Adding SMP support

The previous blog on the SMP support explained different synchronization primitives for the unikraft. As a part of the next step, I started exploring some of the lockless data structures. There has been an extensive amount of research to optimize this lockless data structure.

Below I describe some of the lockless data structures that I explored in the past few weeks.

Read-Copy-Update (RCU)#

Quoted from Wikipedia:

In computer science, read-copy-update (RCU) is a synchronization mechanism that avoids the use of lock primitives while multiple threads concurrently read and update elements that are linked through pointers and that belong to shared data structures (e.g., linked lists, trees, hash tables). Whenever a thread is inserting or deleting elements of data structures in shared memory, all readers are guaranteed to see and traverse either the older or the new structure, therefore avoiding inconsistencies (e.g., dereferencing null pointers).

The RCU arranges the pointer manipulation in such a way that the readers either see an older or newer version. Hence the reader can access the data structure even when it is in the process of being updated. This avoids the overhead to acquire and release the lock. The following diagram demonstrates how a new node may be inserted into the RCU linked list

The RCU list has one big challenge while deleting the node from the given list. Since readers may have pointers pointing to the node being deleted, we have to be careful with memory deallocation. We cannot deallocate the node until there is no reference to the node. There are mainly two solutions to this problem

Reference-Counted search and delete
Deferred Free

Reference-Counted Search And Delete#

This method associates a reference count with each node of the linked list. At the start of the read/search operation, the reference count is incremented by one. The count is decremented when the read operation is over. The delete operation does not deallocate the memory until the reference count is zero.

Deferred Free#

This method delays the deallocation of the node until the end of the grace period. The grace period is a sufficient amount of time when we are sure that all read operations have been completed. The grace period can be an amount of time until which every CPU has been through a quiescent state (e.g., context switch, idle loop, etc)

The RCU still has the race condition between two different writes, hence the user has to ensure that writes are mutually exclusive. Because of this RCU is good only when there are a large number of readers and only a few writers.

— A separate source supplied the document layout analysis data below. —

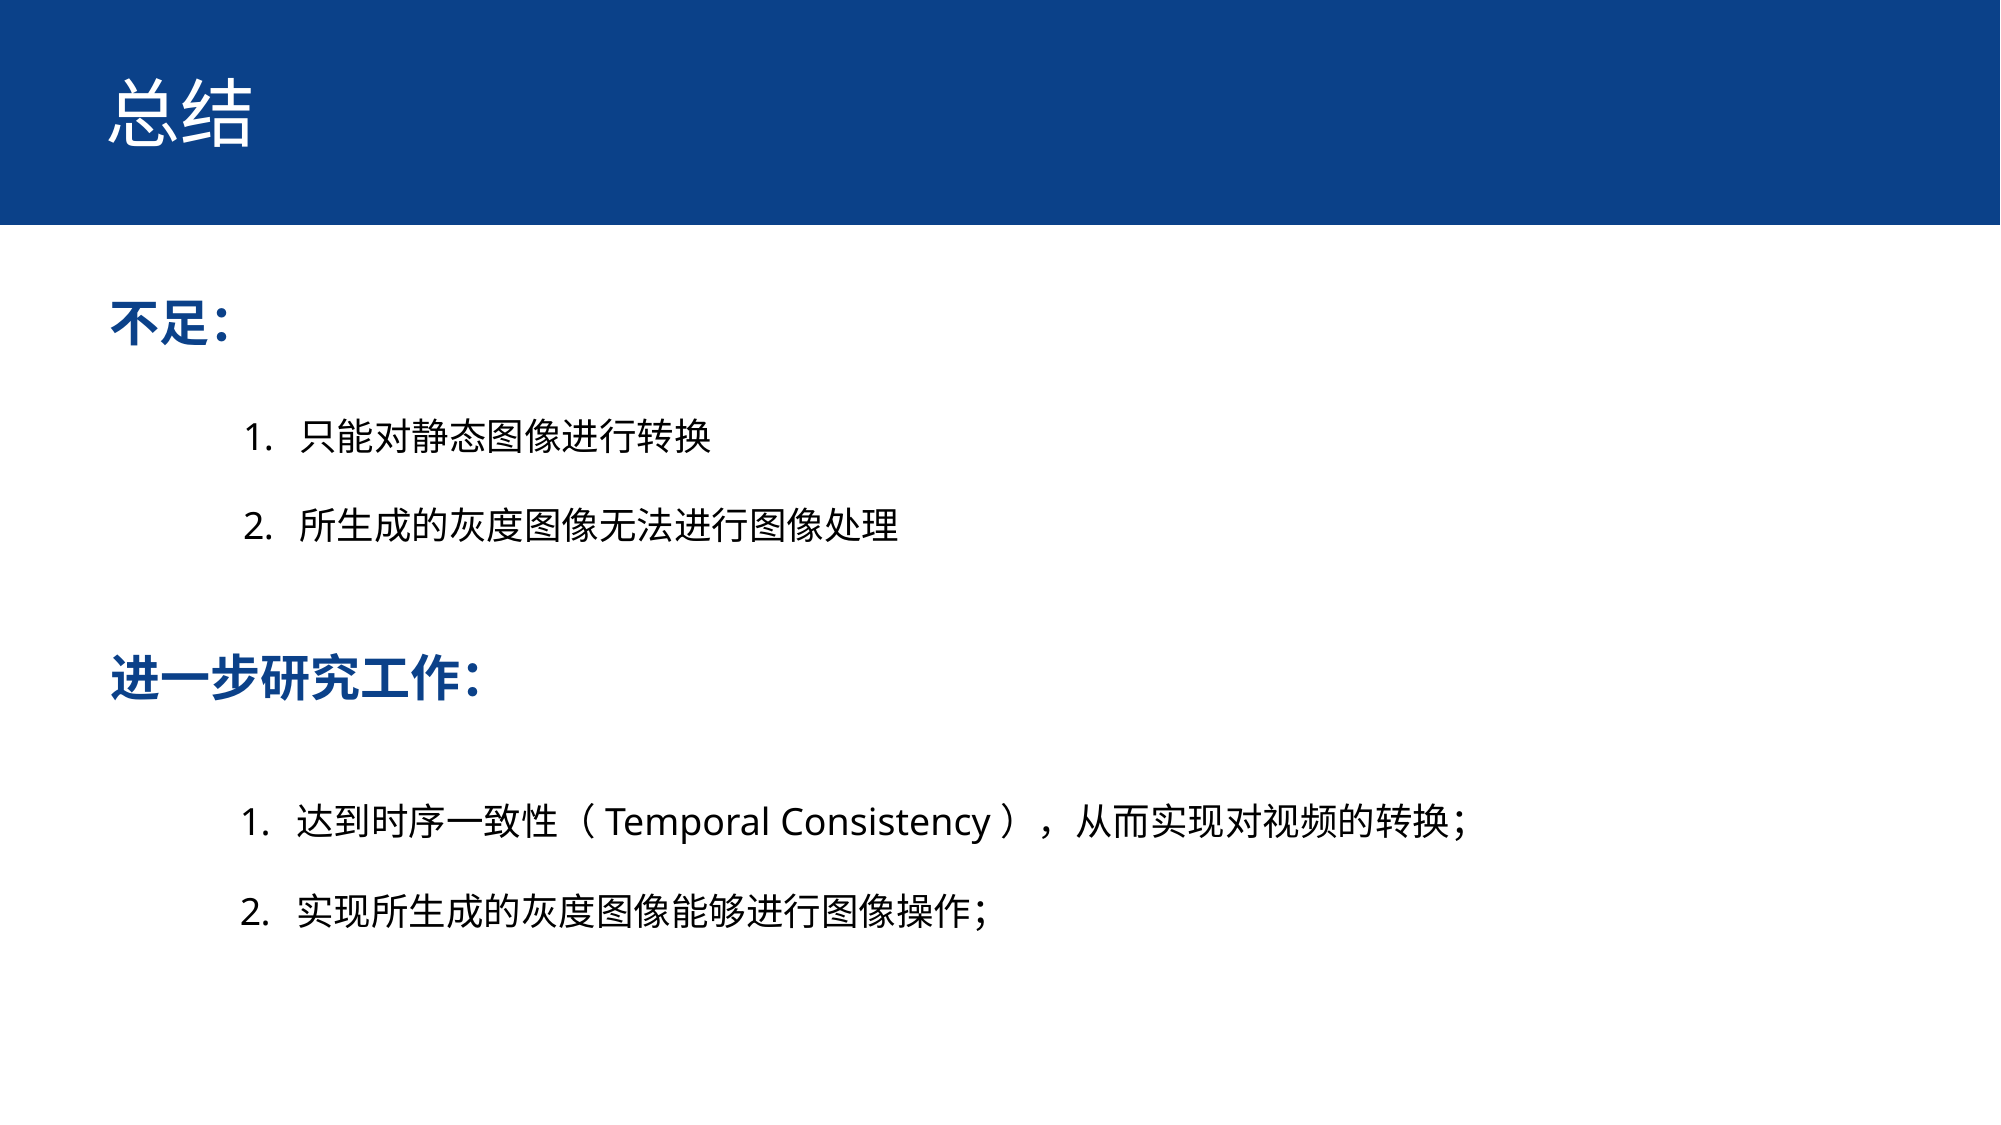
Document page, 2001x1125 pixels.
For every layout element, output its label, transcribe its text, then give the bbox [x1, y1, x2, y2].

text_box 不足： [94, 284, 275, 360]
text_box 总结 [0, 59, 360, 165]
text_box 进一步研究工作： [95, 638, 526, 714]
text_box 达到时序一致性（Temporal Consistency），从而实现对视频的转换； 实现所生成的灰度图像能够进行图像操作； [224, 745, 1549, 941]
text_box 只能对静态图像进行转换 所生成的灰度图像无法进行图像处理 [228, 360, 915, 555]
text_box [0, 0, 2000, 226]
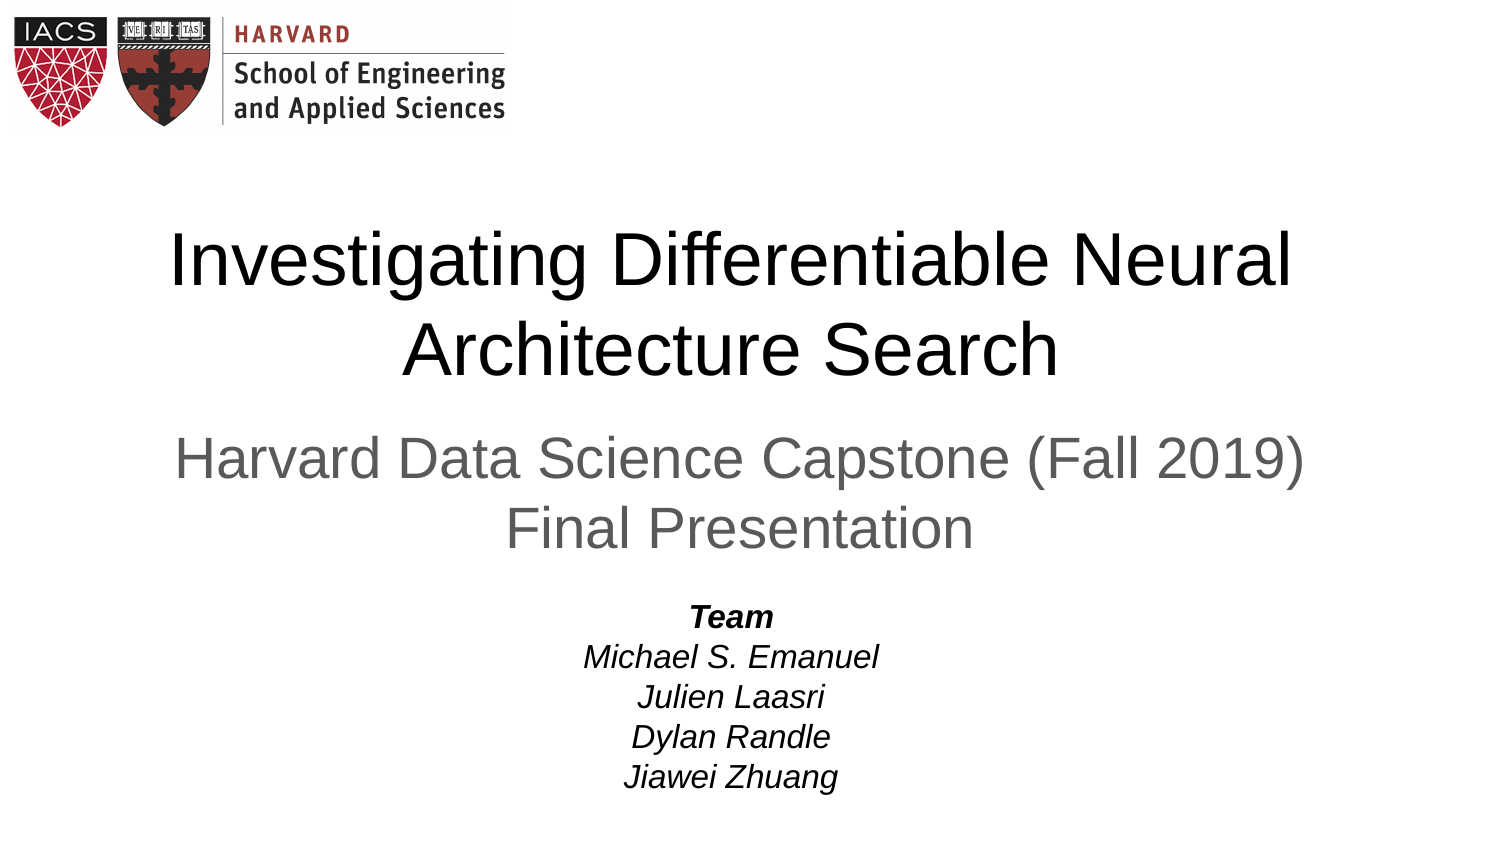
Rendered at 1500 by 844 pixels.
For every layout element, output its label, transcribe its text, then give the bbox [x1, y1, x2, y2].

picture [13, 0, 508, 131]
subtitle Harvard Data Science Capstone (Fall 2019) Final Presentation [41, 405, 1440, 536]
title Investigating Differentiable Neural Architecture Search [23, 275, 1440, 406]
text_box Team Michael S. Emanuel Julien Laasri Dylan Randle Jiawei Zhuang [169, 580, 1294, 790]
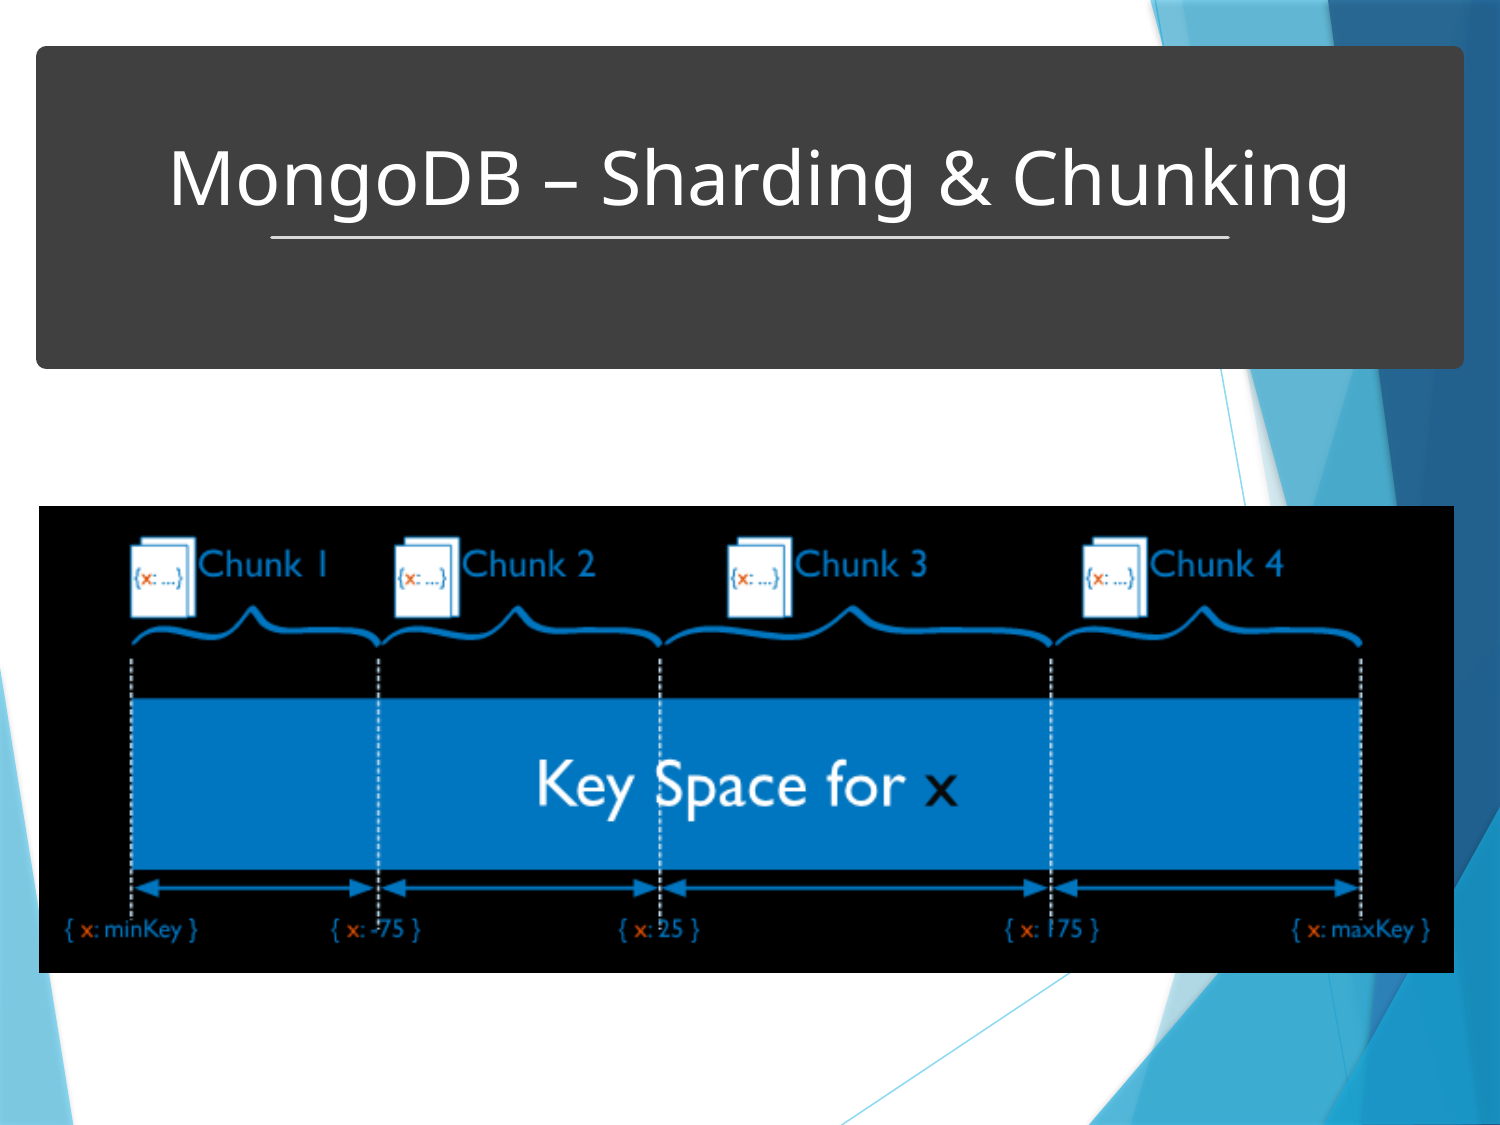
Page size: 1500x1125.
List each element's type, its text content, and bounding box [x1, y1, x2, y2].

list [38, 505, 1455, 974]
title MongoDB – Sharding & Chunking [64, 76, 1436, 230]
text_box [45, 55, 1455, 360]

Lock-Free Linked Lists Using Compare and Swap#

This method is quite complex and uses auxiliary nodes. The method introduces additional memory overhead and as well a complex memory reclamation algorithm similar to RCU.

Problems#

For the lock-free data structure to work efficiently it requires an advanced scheduler. The scheduler must be able to run a memory reclamation algorithm on each CPU to determine the quiescent state. The Unikraft's new scheduler is still under development hence I decided to delay the actual implementation.

Posix-Futex Review#

Along with this, I did my first review of PR#488 by @adinasm. The PR implements the posix-futex library for unikraft. Futex stands for fast userspace mutex. It is supposed to avoid syscalls and their overhead.

Future Work#

I started reviewing PR for adding SMP support to x86. Following this, I will work on APIC integration.